Similar to other drug combinations used in hypertension treatment, lercanidipine/enalapril displays a number of potential limitations. One of them is represented by the fact that it makes use, as ACE inihibitor, of enalapril, ie, a drug that not infrequently has been shown to fail to exert a full therapeutic coverage of the 24-hour period.30 However, the data collected in the previously mentioned FELT study as well as those reported in the database of 854 patients do not provide evidence on any lack of 24-hour blood pressure control with the use of lercanidipine/enalapril combination.31,32 This suggests that in the combination treatment, lercanidipine may counterbalance this specific enalapril limitation. The second limitation is that lercanidipine, although showing favorable effects on different measures of target organ damage, has never been tested in clinical studies aimed at determining the drug effects on hard end points.28,29 However, the lack of such information, in the case of the drug combination with enalapril, is counterbalanced by the data collected in outcome clinical trials making use of enalapril during the past 30–35 years.30

Conclusion

According to guidelines and consensus documents issued by major scientific societies, blood pressure control in treated obese hypertensive patients represents a major goal of the therapeutic intervention, which can be achieved in the majority of cases with the use of combination drug treatment.

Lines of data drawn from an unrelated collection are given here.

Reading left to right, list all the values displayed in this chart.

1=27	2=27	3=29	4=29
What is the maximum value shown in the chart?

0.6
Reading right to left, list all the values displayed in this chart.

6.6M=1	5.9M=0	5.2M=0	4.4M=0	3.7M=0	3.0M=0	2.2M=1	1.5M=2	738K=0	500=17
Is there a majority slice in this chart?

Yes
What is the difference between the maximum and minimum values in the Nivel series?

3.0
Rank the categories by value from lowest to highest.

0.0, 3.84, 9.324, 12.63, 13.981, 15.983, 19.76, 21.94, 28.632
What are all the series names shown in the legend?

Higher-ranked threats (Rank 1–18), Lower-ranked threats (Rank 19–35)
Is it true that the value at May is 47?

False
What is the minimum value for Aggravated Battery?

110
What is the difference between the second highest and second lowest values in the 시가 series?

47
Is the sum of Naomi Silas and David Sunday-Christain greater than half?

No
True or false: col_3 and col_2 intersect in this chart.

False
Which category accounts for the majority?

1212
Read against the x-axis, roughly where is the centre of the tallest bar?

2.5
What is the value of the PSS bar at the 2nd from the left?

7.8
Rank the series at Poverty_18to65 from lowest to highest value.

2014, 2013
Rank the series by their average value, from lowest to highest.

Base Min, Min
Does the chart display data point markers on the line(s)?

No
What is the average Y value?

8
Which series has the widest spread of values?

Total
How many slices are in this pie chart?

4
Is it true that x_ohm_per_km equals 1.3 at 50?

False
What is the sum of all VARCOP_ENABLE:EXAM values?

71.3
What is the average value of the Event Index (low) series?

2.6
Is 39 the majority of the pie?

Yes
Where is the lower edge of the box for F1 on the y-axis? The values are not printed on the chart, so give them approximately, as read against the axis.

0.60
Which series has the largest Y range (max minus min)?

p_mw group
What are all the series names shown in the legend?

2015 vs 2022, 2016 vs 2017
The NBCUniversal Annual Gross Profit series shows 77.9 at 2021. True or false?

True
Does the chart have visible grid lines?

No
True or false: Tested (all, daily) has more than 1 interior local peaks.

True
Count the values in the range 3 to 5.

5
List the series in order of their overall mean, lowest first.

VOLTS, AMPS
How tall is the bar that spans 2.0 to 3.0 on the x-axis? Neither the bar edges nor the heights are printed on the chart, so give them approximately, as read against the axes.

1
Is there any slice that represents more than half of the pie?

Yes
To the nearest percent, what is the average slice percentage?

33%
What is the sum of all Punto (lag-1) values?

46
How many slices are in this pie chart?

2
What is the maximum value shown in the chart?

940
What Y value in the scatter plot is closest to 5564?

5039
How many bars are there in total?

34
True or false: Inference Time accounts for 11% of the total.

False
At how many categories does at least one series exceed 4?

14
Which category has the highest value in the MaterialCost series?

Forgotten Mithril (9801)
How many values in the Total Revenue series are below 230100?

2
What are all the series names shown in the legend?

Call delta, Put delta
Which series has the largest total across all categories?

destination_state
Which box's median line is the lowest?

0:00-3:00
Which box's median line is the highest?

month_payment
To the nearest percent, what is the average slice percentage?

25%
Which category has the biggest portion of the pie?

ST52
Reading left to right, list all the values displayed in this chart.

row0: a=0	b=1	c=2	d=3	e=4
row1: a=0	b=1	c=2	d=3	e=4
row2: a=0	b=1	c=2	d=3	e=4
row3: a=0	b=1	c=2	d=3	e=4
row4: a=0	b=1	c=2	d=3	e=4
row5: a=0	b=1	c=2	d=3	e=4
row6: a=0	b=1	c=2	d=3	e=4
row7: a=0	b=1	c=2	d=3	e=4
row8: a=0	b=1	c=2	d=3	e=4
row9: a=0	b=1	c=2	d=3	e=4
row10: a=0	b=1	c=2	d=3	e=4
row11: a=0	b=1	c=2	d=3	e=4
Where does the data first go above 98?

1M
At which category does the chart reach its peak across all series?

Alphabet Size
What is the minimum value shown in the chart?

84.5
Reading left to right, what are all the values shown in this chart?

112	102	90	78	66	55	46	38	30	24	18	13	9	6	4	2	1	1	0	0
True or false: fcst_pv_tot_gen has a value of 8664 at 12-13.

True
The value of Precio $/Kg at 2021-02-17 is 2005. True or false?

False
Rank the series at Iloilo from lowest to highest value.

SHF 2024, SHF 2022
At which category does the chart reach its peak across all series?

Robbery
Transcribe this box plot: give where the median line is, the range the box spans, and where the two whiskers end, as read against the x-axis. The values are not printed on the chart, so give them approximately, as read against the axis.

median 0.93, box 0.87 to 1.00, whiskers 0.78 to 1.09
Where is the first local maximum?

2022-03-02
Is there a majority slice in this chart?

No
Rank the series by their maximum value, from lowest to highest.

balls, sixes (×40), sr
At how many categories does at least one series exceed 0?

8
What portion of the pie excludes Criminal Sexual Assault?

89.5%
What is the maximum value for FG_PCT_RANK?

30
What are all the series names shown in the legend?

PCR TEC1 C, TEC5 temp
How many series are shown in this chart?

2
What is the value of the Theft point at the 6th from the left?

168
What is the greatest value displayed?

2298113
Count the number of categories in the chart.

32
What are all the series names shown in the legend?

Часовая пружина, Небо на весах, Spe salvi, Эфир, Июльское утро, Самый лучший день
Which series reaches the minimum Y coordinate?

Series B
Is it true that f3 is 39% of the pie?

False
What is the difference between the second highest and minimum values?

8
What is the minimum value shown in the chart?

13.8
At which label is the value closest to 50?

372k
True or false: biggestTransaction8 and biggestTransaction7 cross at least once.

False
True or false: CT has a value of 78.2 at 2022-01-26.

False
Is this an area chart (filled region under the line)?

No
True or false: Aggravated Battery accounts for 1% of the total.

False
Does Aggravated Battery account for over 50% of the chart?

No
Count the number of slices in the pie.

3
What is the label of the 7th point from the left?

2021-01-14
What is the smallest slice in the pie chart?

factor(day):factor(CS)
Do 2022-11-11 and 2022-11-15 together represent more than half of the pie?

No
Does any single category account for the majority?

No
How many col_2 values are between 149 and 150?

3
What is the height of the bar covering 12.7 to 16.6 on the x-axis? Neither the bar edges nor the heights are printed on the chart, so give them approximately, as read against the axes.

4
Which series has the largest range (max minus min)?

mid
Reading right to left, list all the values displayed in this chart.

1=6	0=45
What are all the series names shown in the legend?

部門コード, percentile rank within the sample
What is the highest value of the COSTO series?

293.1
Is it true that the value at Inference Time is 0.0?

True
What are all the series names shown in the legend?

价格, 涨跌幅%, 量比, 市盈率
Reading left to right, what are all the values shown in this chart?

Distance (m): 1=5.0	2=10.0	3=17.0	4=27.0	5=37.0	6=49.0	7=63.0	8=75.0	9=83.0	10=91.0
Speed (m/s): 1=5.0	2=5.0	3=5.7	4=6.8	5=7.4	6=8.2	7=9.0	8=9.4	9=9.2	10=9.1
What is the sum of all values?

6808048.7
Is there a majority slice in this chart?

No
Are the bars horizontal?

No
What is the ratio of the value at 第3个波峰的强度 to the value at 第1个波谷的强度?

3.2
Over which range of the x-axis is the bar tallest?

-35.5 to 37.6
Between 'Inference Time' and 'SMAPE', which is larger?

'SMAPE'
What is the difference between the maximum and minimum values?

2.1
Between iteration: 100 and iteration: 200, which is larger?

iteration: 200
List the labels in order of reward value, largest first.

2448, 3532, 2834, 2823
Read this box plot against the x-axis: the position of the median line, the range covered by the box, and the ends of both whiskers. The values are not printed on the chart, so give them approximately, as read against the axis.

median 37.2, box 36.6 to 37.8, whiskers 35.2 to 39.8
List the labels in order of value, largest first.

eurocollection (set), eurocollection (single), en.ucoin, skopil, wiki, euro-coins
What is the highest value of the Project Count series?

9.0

The drug combination lercanidipine/enalapril represents a therapeutic approach, which can be favorably used in the treatment of this condition. The results of the studies reviewed in this paper emphasize the efficacy, safety, and tolerability profile of this drug combination. In addition to its blood pressure lowering action, lercanidipine/enalapril may exert favorable effects on a number of variables, such as the sympathetic abnormalities, the endothelial dysfunction, as well as the metabolic alterations, which represent the hallmarks of the obese hypertensive state.

Disclosure

The author reports no conflicts of interest in this work.